Keywords: Predictive maintenance, Permanent magnet synchronous machine (PMSM), Voltage source inverter, Fault detection, Fault tolerant control, Condition monitoring, signal and data processing, Statistical analysis
- Academic supervisor Prof. DIALLO Demba, Laboratoire Génie électrique et électronique de Paris (GeePs - UMR8507, CentraleSupélec, CNRS, Paris-Saclay, Sorbonne Université) – Dr. DELPHA Claude, Laboratoire des Signaux et Systèmes (L2S - UMR8506, CentraleSupélec, CNRS, Paris-Saclay)

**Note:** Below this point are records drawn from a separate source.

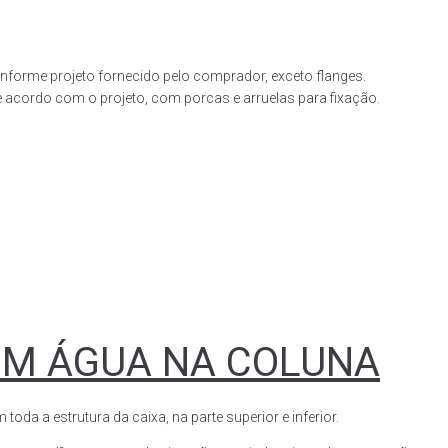
forme projeto fornecido pelo comprador, exceto flanges.
acordo com o projeto, com porcas e arruelas para fixação.
OM ÁGUA NA COLUNA
a a estrutura da caixa, na parte superior e inferior.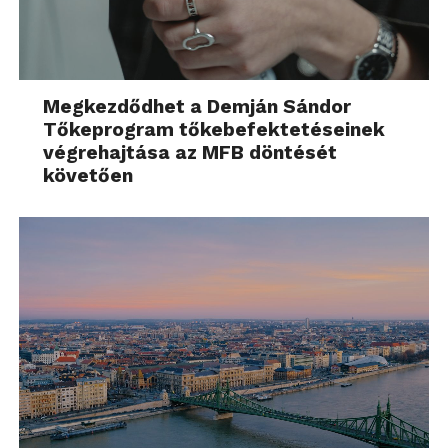
Megkezdődhet a Demján Sándor
Tőkeprogram tőkebefektetéseinek
végrehajtása az MFB döntését
követően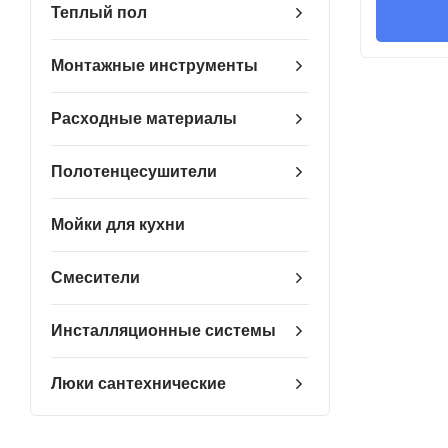
Теплый пол
Монтажные инструменты
Расходные материалы
Полотенцесушители
Мойки для кухни
Смесители
Инсталляционные системы
Люки сантехнические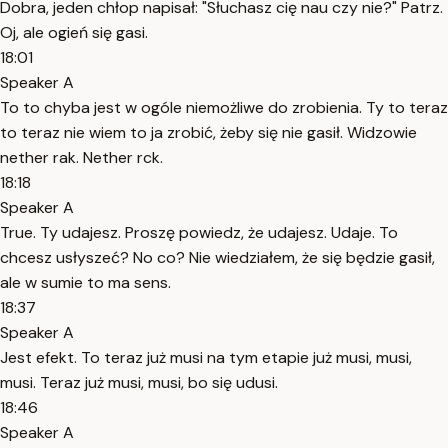
Dobra, jeden chłop napisał: "Słuchasz cię nau czy nie?" Patrz.
Oj, ale ogień się gasi.
18:01
Speaker A
To to chyba jest w ogóle niemożliwe do zrobienia. Ty to teraz
to teraz nie wiem to ja zrobić, żeby się nie gasił. Widzowie
nether rak. Nether rck.
18:18
Speaker A
True. Ty udajesz. Proszę powiedz, że udajesz. Udaje. To
chcesz usłyszeć? No co? Nie wiedziałem, że się będzie gasił,
ale w sumie to ma sens.
18:37
Speaker A
Jest efekt. To teraz już musi na tym etapie już musi, musi,
musi. Teraz już musi, musi, bo się udusi.
18:46
Speaker A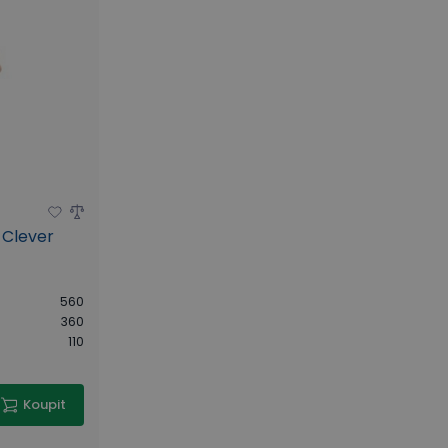
 Clever
560
360
110
Koupit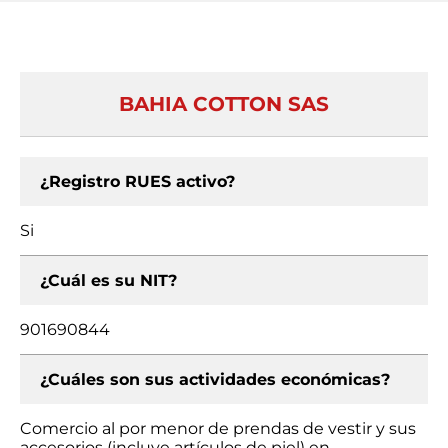
BAHIA COTTON SAS
¿Registro RUES activo?
Si
¿Cuál es su NIT?
901690844
¿Cuáles son sus actividades económicas?
Comercio al por menor de prendas de vestir y sus
accesorios (incluye artículos de piel) en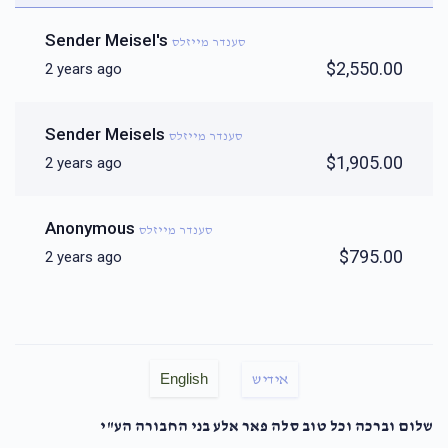
Sender Meisel's
סענדר מייזלס
$2,550.00
2 years ago
Sender Meisels
סענדר מייזלס
$1,905.00
2 years ago
Anonymous
סענדר מייזלס
$795.00
2 years ago
English
אידיש
שלום וברכה וכל טוב סלה פאר אלע בני החבורה הע"י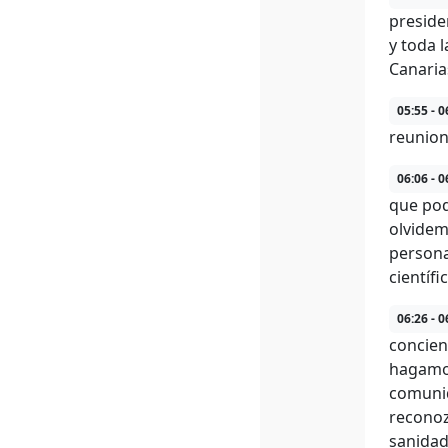
preside
y toda 
Canaria
05:55 - 0
reunion
06:06 - 0
que pod
olvidem
persona
científic
06:26 - 0
concien
hagamos
comunid
reconoz
sanidad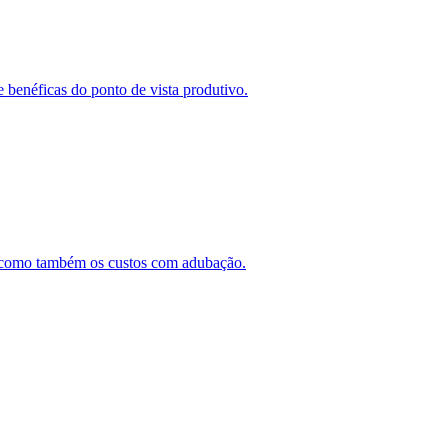
e benéficas do ponto de vista produtivo.
cos como também os custos com adubação.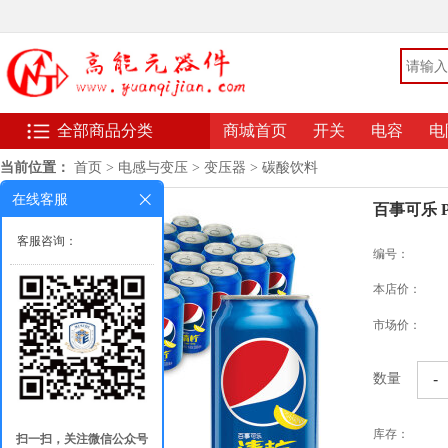
全部商品分类
商城首页
开关
电容
电
当前位置：
首页
>
电感与变压
>
变压器
>
碳酸饮料
在线客服
百事可乐 P
客服咨询：
编号：
本店价：
市场价：
-
数量
库存：
扫一扫，关注微信公众号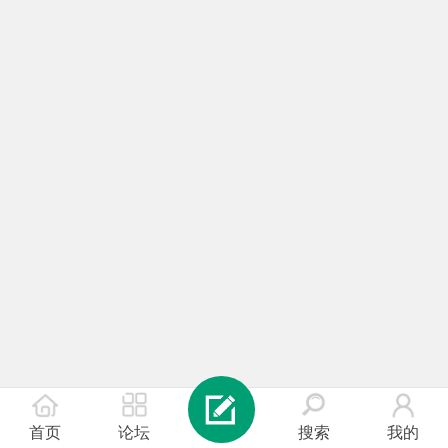
首页
论坛
搜索
我的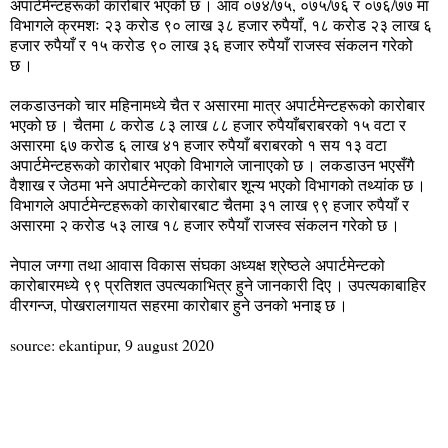
अपार्टमेन्टहरूको कारोबार भएको छ । आव ०७४/७५, ०७५/७६ र ०७६/७७ मा
विभागले क्रमशः २३ करोड ९० लाख ३८ हजार रुपैयाँ, १८ करोड २३ लाख ६
हजार रुपैयाँ र १५ करोड ९० लाख ३६ हजार रुपैयाँ राजस्व संकलन गरेको
छ ।
लकडाउनको चार महिनामध्ये चैत र असारमा मात्र अपार्टमेन्टहरूको कारोबार
भएको छ । चैतमा ८ करोड ८३ लाख ८८ हजार रुपैयाँबराबरको १५ वटा र
असारमा ६७ करोड ६ लाख ४१ हजार रुपैयाँ बराबरको १ सय १३ वटा
अपार्टमेन्टहरूको कारोबार भएको विभागले जानाएको छ । लकडाउन भएसँगै
वैशाख र जेठमा भने अपार्टमेन्टको कारोबार शून्य भएको विभागको तथ्यांक छ ।
विभागले अपार्टमेन्टहरूको कारोबारबाट चैतमा ३१ लाख ९९ हजार रुपैयाँ र
असारमा २ करोड ५३ लाख १८ हजार रुपैयाँ राजस्व संकलन गरेको छ ।
नेपाल जग्गा तथा आवास विकास संघका अध्यक्ष श्रेष्ठले अपार्टमेन्टको
कारोबारमध्ये ९९ प्रतिशत उपत्यकाभित्र हुने जानकारी दिए । उपत्यकाबाहिर
वीरगन्ज, पोखरालगायत सहरमा कारोबार हुने उनको भनाइ छ ।
source: ekantipur, 9 august 2020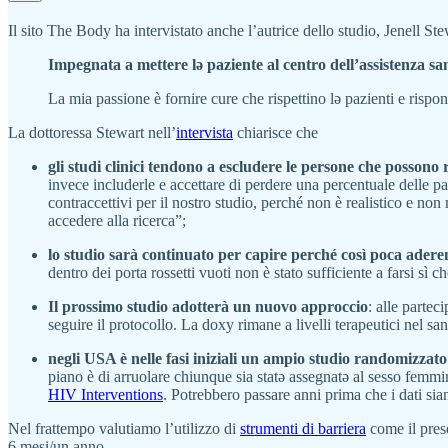
Il sito The Body ha intervistato anche l’autrice dello studio, Jenell St
Impegnata a mettere lə paziente al centro dell’assistenza sa
La mia passione è fornire cure che rispettino lə pazienti e rispo
La dottoressa Stewart nell’
intervista
chiarisce che
gli studi clinici tendono a escludere le persone che possono
invece includerle e accettare di perdere una percentuale delle 
contraccettivi per il nostro studio, perché non è realistico e n
accedere alla ricerca”;
lo studio sarà continuato per capire perché così poca ade
dentro dei porta rossetti vuoti non è stato sufficiente a farsi sì c
Il prossimo studio adotterà un nuovo approccio
: alle partec
seguire il protocollo. La doxy rimane a livelli terapeutici nel s
negli USA è nelle fasi iniziali un ampio studio randomizzat
piano è di arruolare chiunque sia statə assegnatə al sesso femmi
HIV Interventions
. Potrebbero passare anni prima che i dati sia
Nel frattempo valutiamo l’utilizzo di
strumenti di barriera
come il pres
6 mesi/un anno.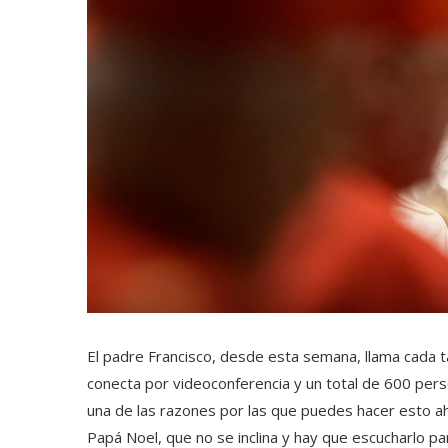
El padre Francisco, desde esta semana, llama cada tar
conecta por videoconferencia y un total de 600 pers
una de las razones por las que puedes hacer esto ah
Papá Noel, que no se inclina y hay que escucharlo pa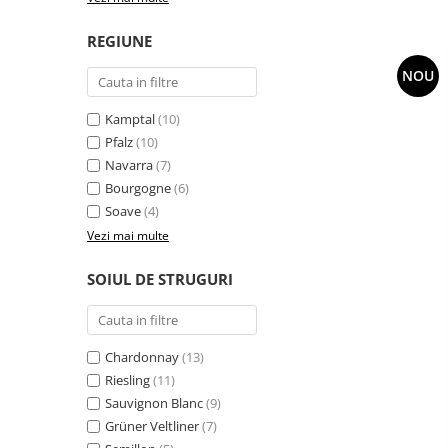
REGIUNE
NOU
Kamptal
(10)
Pfalz
(10)
Navarra
(7)
Bourgogne
(6)
Soave
(4)
Vezi mai multe
SOIUL DE STRUGURI
Chardonnay
(13)
Riesling
(11)
Sauvignon Blanc
(9)
Grüner Veltliner
(7)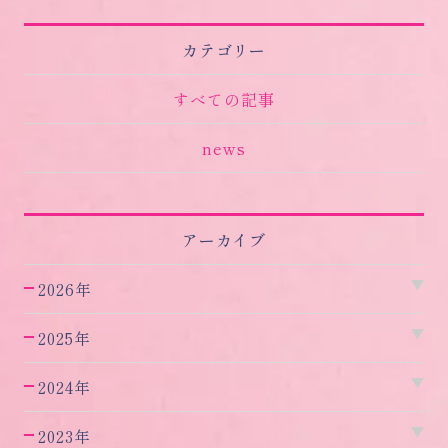
カテゴリー
すべての記事
news
アーカイブ
2026年
2025年
2024年
2023年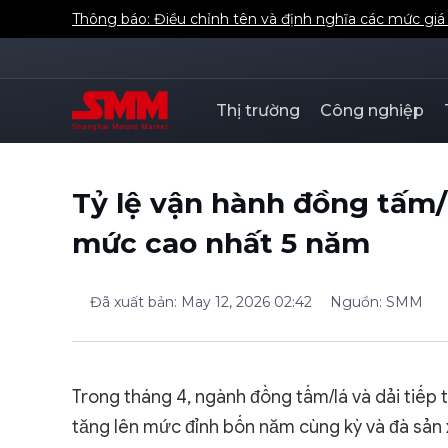
Thông báo: Điều chỉnh tên và định nghĩa các mức gi
Thị trường
Công nghiệp
Tỷ lệ vận hành đồng tấm/
mức cao nhất 5 năm
Đã xuất bản
:
May 12, 2026 02:42
Nguồn
:
SMM
Trong tháng 4, ngành đồng tấm/lá và dải tiếp t
tăng lên mức đỉnh bốn năm cùng kỳ và đà sản 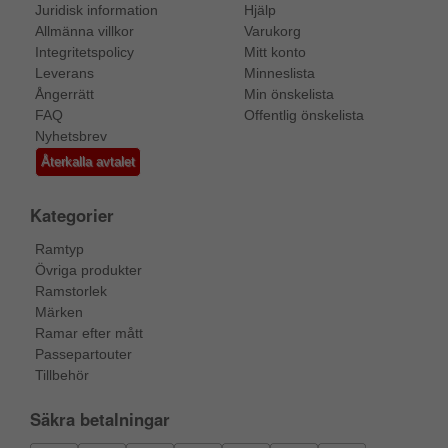
Juridisk information
Hjälp
Allmänna villkor
Varukorg
Integritetspolicy
Mitt konto
Leverans
Minneslista
Ångerrätt
Min önskelista
FAQ
Offentlig önskelista
Nyhetsbrev
Återkalla avtalet
Kategorier
Ramtyp
Övriga produkter
Ramstorlek
Märken
Ramar efter mått
Passepartouter
Tillbehör
Säkra betalningar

- Doctoral School (ED 575) ELECTRICAL, OPTICAL, BIO: PHYSICS_AND_ENGINEERING (EOBE) lien sur le site
- IFPEN supervisor SARABI Siyamak, PhD. Research Engineer on power electronics and drive control, Electric Systems Department, email@example.com
- PhD location IFP Energies nouvelles, Rueil-Malmaison, France - GeePs, Gif-sur-Yvette, France
- Duration and start date 3 years, starting not earlier than October 2020
- Employer IFP Energies nouvelles, Rueil-Malmaison, France
- Academic requirements University Master degree or engineering school in Electrical engineering
- Language requirements Fluency in English or French,
- Other requirements Skills on electric machine and voltage source inverters’ modelling and control, statistical analysis, signal and data processing. Good knowledge in Matlab/Simulink.
IFP Energies nouvelles is a French public-sector research, innovation and training center. Its mission is to develop efficient, economical, clean and sustainable technologies in the fields of energy, transport and the environment. For more information, see https://www.ifpen.com.
IFPEN offers a stimulating research environment, with access to first in class laboratory infrastructures and computing facilities. IFPEN offers competitive salary and benefits packages. All PhD students have access to dedicated seminars and training sessions.